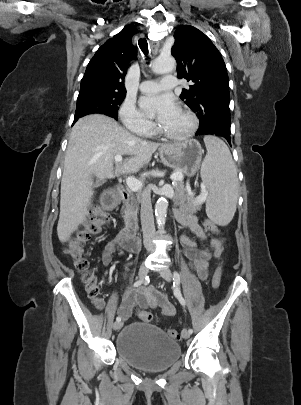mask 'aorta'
I'll use <instances>...</instances> for the list:
<instances>
[{"instance_id": "762f6f07", "label": "aorta", "mask_w": 301, "mask_h": 405, "mask_svg": "<svg viewBox=\"0 0 301 405\" xmlns=\"http://www.w3.org/2000/svg\"><path fill=\"white\" fill-rule=\"evenodd\" d=\"M175 68V60L172 57H160L156 59L152 65V71L154 73H170ZM168 208V200L166 197L161 196L155 204V216L158 224V228L161 229L166 221Z\"/></svg>"}]
</instances>
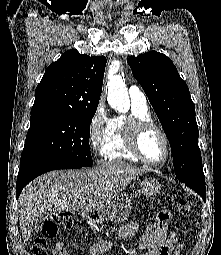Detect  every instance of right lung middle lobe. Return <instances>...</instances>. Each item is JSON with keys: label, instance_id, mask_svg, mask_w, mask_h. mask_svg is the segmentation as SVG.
Returning a JSON list of instances; mask_svg holds the SVG:
<instances>
[{"label": "right lung middle lobe", "instance_id": "obj_1", "mask_svg": "<svg viewBox=\"0 0 221 255\" xmlns=\"http://www.w3.org/2000/svg\"><path fill=\"white\" fill-rule=\"evenodd\" d=\"M96 110L31 113L20 164L27 160L92 166L90 124Z\"/></svg>", "mask_w": 221, "mask_h": 255}]
</instances>
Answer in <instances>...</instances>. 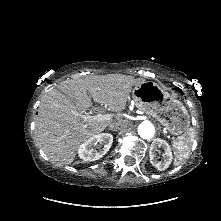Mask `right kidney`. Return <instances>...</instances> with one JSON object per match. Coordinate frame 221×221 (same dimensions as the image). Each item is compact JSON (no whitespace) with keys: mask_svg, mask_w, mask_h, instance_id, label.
<instances>
[{"mask_svg":"<svg viewBox=\"0 0 221 221\" xmlns=\"http://www.w3.org/2000/svg\"><path fill=\"white\" fill-rule=\"evenodd\" d=\"M113 143V136L108 133L95 135L80 145L79 157L87 162L95 161L103 157Z\"/></svg>","mask_w":221,"mask_h":221,"instance_id":"1","label":"right kidney"}]
</instances>
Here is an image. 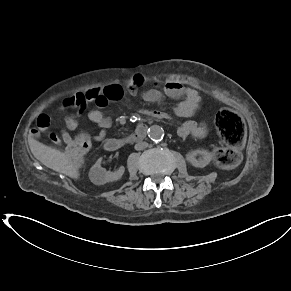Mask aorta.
<instances>
[{"label":"aorta","mask_w":291,"mask_h":291,"mask_svg":"<svg viewBox=\"0 0 291 291\" xmlns=\"http://www.w3.org/2000/svg\"><path fill=\"white\" fill-rule=\"evenodd\" d=\"M148 136L153 141H161L164 136V130L158 125H153L148 130Z\"/></svg>","instance_id":"762f6f07"}]
</instances>
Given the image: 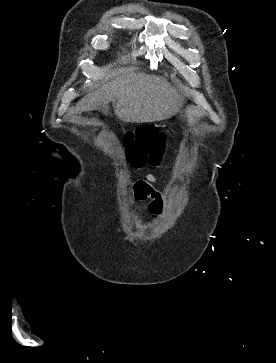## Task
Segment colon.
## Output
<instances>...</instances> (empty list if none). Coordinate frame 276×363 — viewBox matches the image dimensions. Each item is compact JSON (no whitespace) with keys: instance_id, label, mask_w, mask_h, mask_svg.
Segmentation results:
<instances>
[{"instance_id":"colon-1","label":"colon","mask_w":276,"mask_h":363,"mask_svg":"<svg viewBox=\"0 0 276 363\" xmlns=\"http://www.w3.org/2000/svg\"><path fill=\"white\" fill-rule=\"evenodd\" d=\"M126 150L134 165L157 164L165 152L166 136L163 132L144 126L125 135Z\"/></svg>"}]
</instances>
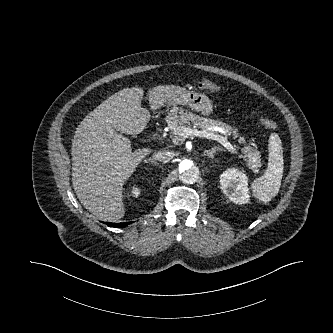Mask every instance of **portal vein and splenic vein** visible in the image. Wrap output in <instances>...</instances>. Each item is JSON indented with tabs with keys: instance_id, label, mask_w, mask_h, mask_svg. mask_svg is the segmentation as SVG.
Segmentation results:
<instances>
[{
	"instance_id": "1",
	"label": "portal vein and splenic vein",
	"mask_w": 333,
	"mask_h": 333,
	"mask_svg": "<svg viewBox=\"0 0 333 333\" xmlns=\"http://www.w3.org/2000/svg\"><path fill=\"white\" fill-rule=\"evenodd\" d=\"M184 138L188 136H196V137H202V138H209L212 140H216L219 143H221L226 149H228L231 152H236L235 146H233L226 138L216 135L214 133L206 132V131H200L198 129H185L183 133L181 134Z\"/></svg>"
}]
</instances>
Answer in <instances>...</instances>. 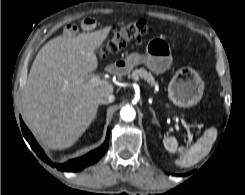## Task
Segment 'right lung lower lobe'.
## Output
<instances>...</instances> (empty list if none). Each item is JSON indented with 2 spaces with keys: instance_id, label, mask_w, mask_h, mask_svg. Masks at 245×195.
########################################
— Aim of the exercise —
Please collect every line of the material above that contains the word "none" and copy each such line in full.

— Output of the task —
<instances>...</instances> (empty list if none). Coordinate frame 276×363 — viewBox matches the image dimensions. Each item is compact JSON (no whitespace) with keys: instance_id, label, mask_w, mask_h, mask_svg.
<instances>...</instances> (empty list if none). Each item is JSON indented with 2 spaces with keys: instance_id, label, mask_w, mask_h, mask_svg. Masks at 245×195.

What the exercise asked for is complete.